▶ **Data for analysis**:
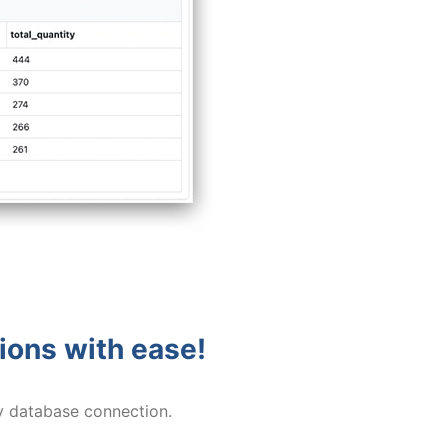
tions with ease!
y database connection.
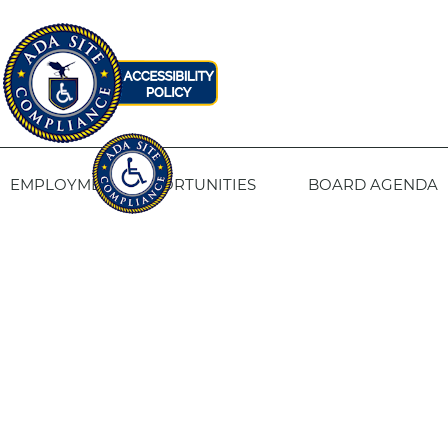
EMPLOYMENT OPPORTUNITIES
BOARD AGENDA
CONTACT US
SITE PRIVACY POLICY
SITEMAP
Fresno Housing
1331 Fulton St. Fresno, CA 93721
559-443-8400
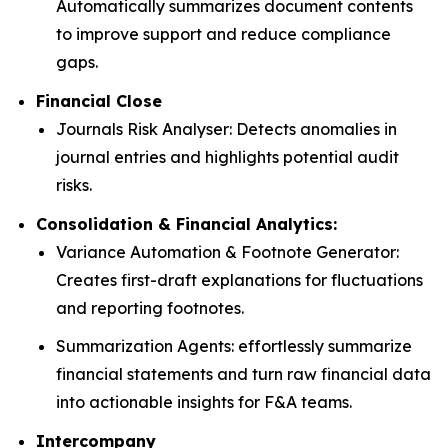
Automatically summarizes document contents
to improve support and reduce compliance
gaps.
Financial Close
Journals Risk Analyser: Detects anomalies in
journal entries and highlights potential audit
risks.
Consolidation & Financial Analytics:
Variance Automation & Footnote Generator:
Creates first-draft explanations for fluctuations
and reporting footnotes.
Summarization Agents: effortlessly summarize
financial statements and turn raw financial data
into actionable insights for F&A teams.
Intercompany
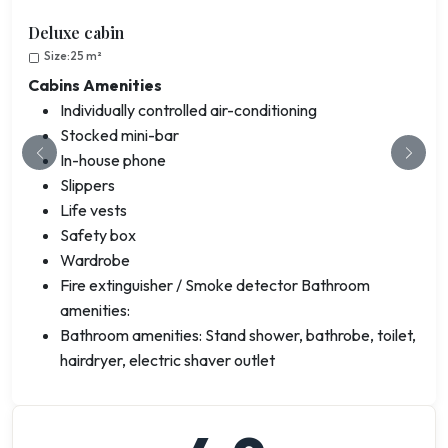
Deluxe cabin
Size:25 m²
Cabins Amenities
Individually controlled air-conditioning
Stocked mini-bar
In-house phone
Previous
Next
Slippers
Life vests
Safety box
Wardrobe
Fire extinguisher / Smoke detector Bathroom
amenities:
Bathroom amenities: Stand shower, bathrobe, toilet,
hairdryer, electric shaver outlet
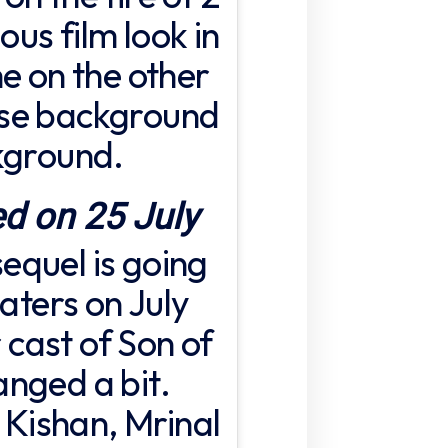
ous film look in
e on the other
ose background
kground.
ed on 25 July
 sequel is going
eaters on July
r cast of Son of
nged a bit.
i Kishan, Mrinal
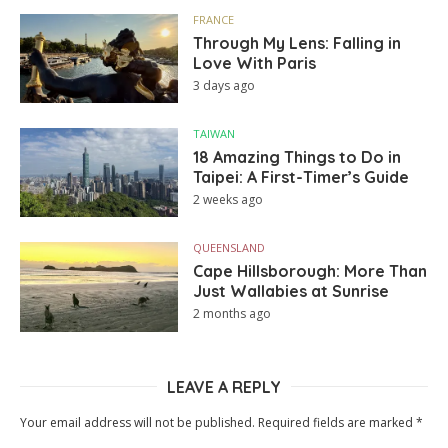
FRANCE
Through My Lens: Falling in
Love With Paris
3 days ago
TAIWAN
18 Amazing Things to Do in
Taipei: A First-Timer’s Guide
2 weeks ago
QUEENSLAND
Cape Hillsborough: More Than
Just Wallabies at Sunrise
2 months ago
LEAVE A REPLY
Your email address will not be published.
Required fields are marked
*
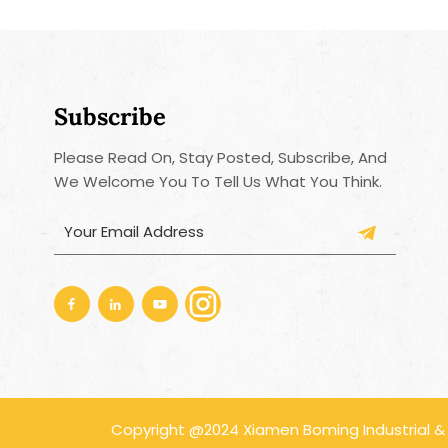
Subscribe
Please Read On, Stay Posted, Subscribe, And
We Welcome You To Tell Us What You Think.
Copyright @2024 Xiamen Boming Industrial & Tr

▶ **Problem requirements**: Would you set down the records above once more, exactly, with the pictures removed?

▶ **Problem solution**:
tions with ease!
y database connection.
EMPLOYMENT OPPORTUNITIES
BOARD AGENDA
CONTACT US
SITE PRIVACY POLICY
SITEMAP
Fresno Housing
1331 Fulton St. Fresno, CA 93721
559-443-8400
Automatically summarizes document contents
to improve support and reduce compliance
gaps.
Financial Close
Journals Risk Analyser: Detects anomalies in
journal entries and highlights potential audit
risks.
Consolidation & Financial Analytics:
Variance Automation & Footnote Generator:
Creates first-draft explanations for fluctuations
and reporting footnotes.
Summarization Agents: effortlessly summarize
financial statements and turn raw financial data
into actionable insights for F&A teams.
Intercompany
Deluxe cabin
Size:25 m²
Cabins Amenities
Individually controlled air-conditioning
Stocked mini-bar
In-house phone
Previous
Next
Slippers
Life vests
Safety box
Wardrobe
Fire extinguisher / Smoke detector Bathroom
amenities:
Bathroom amenities: Stand shower, bathrobe, toilet,
hairdryer, electric shaver outlet
ous film look in
e on the other
ose background
kground.
ed on 25 July
 sequel is going
eaters on July
r cast of Son of
nged a bit.
i Kishan, Mrinal
FRANCE
Through My Lens: Falling in
Love With Paris
3 days ago
TAIWAN
18 Amazing Things to Do in
Taipei: A First-Timer’s Guide
2 weeks ago
QUEENSLAND
Cape Hillsborough: More Than
Just Wallabies at Sunrise
2 months ago
LEAVE A REPLY
Your email address will not be published.
Required fields are marked
*
Subscribe
Please Read On, Stay Posted, Subscribe, And
We Welcome You To Tell Us What You Think.
Copyright @2024 Xiamen Boming Industrial & Tr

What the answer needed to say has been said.